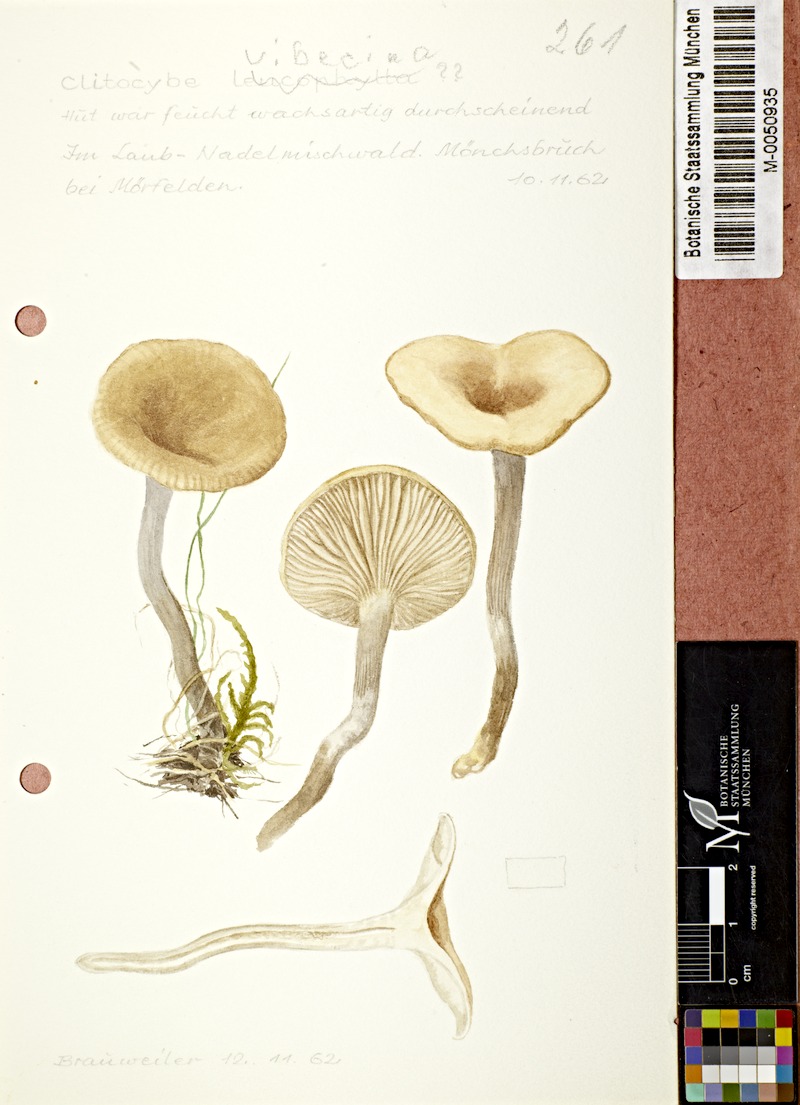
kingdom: Fungi
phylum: Basidiomycota
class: Agaricomycetes
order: Agaricales
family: Tricholomataceae
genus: Clitocybe
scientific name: Clitocybe vibecina
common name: Mealy funnel
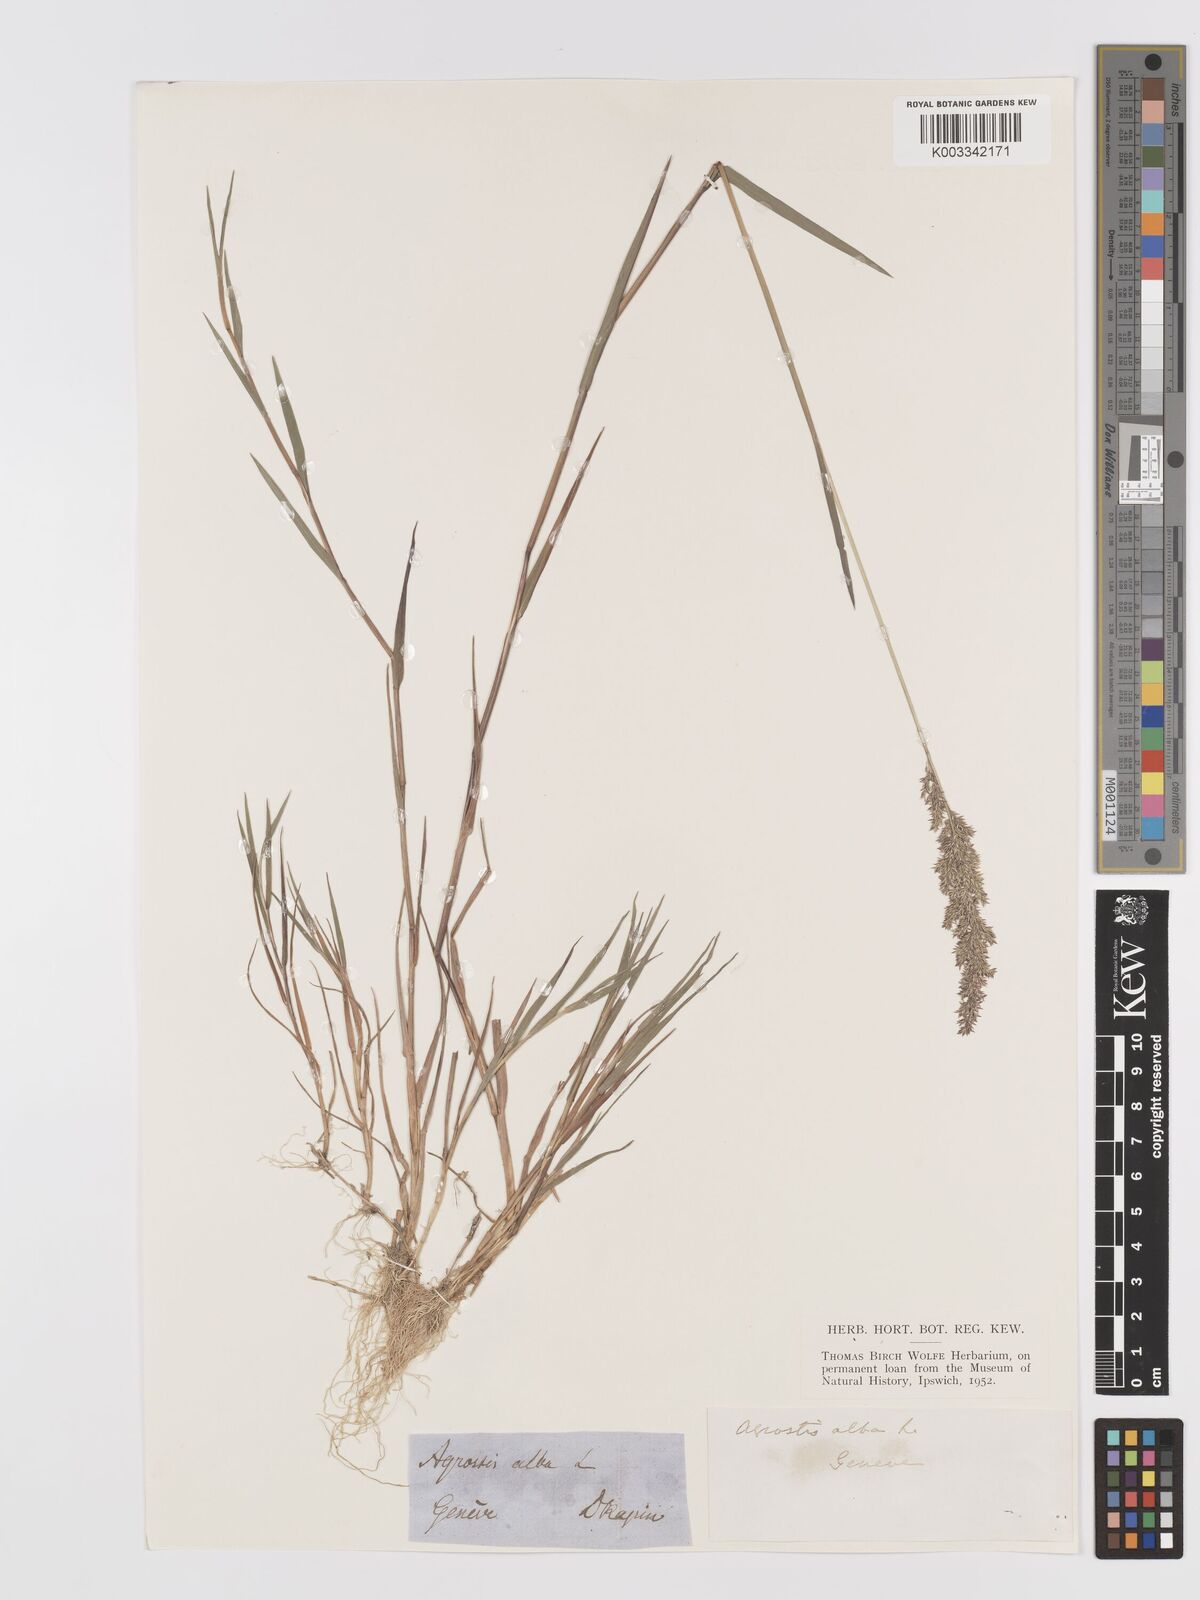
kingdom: Plantae
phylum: Tracheophyta
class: Liliopsida
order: Poales
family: Poaceae
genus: Agrostis
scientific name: Agrostis stolonifera
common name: Creeping bentgrass
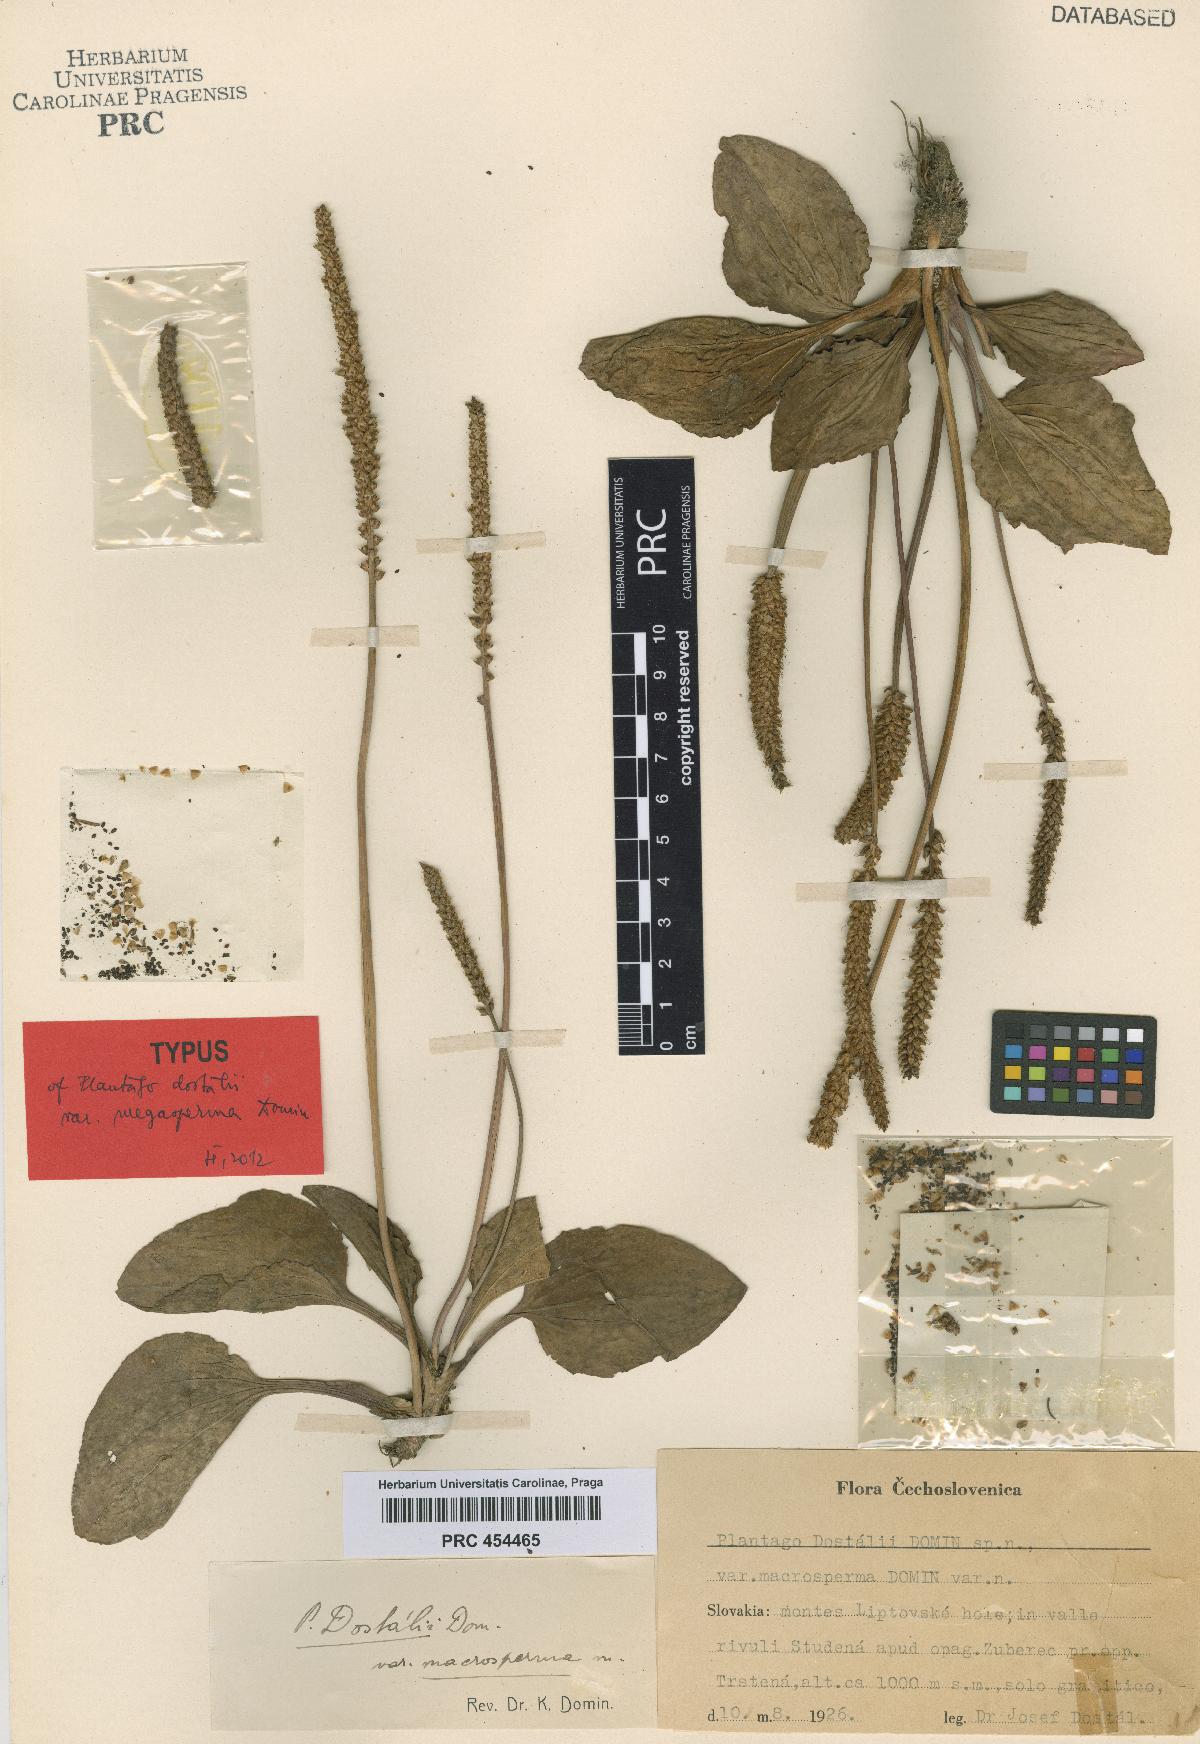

→ **STATED PROBLEM**:
Copy out, word for word, every naming line in the material above, from kingdom through common name, leaving out the pictures.

→ **EXPECTED OUTPUT**:
kingdom: Fungi
phylum: Basidiomycota
class: Agaricomycetes
order: Agaricales
family: Tricholomataceae
genus: Clitocybe
scientific name: Clitocybe vibecina
common name: Mealy funnel
kingdom: Plantae
phylum: Tracheophyta
class: Liliopsida
order: Poales
family: Poaceae
genus: Agrostis
scientific name: Agrostis stolonifera
common name: Creeping bentgrass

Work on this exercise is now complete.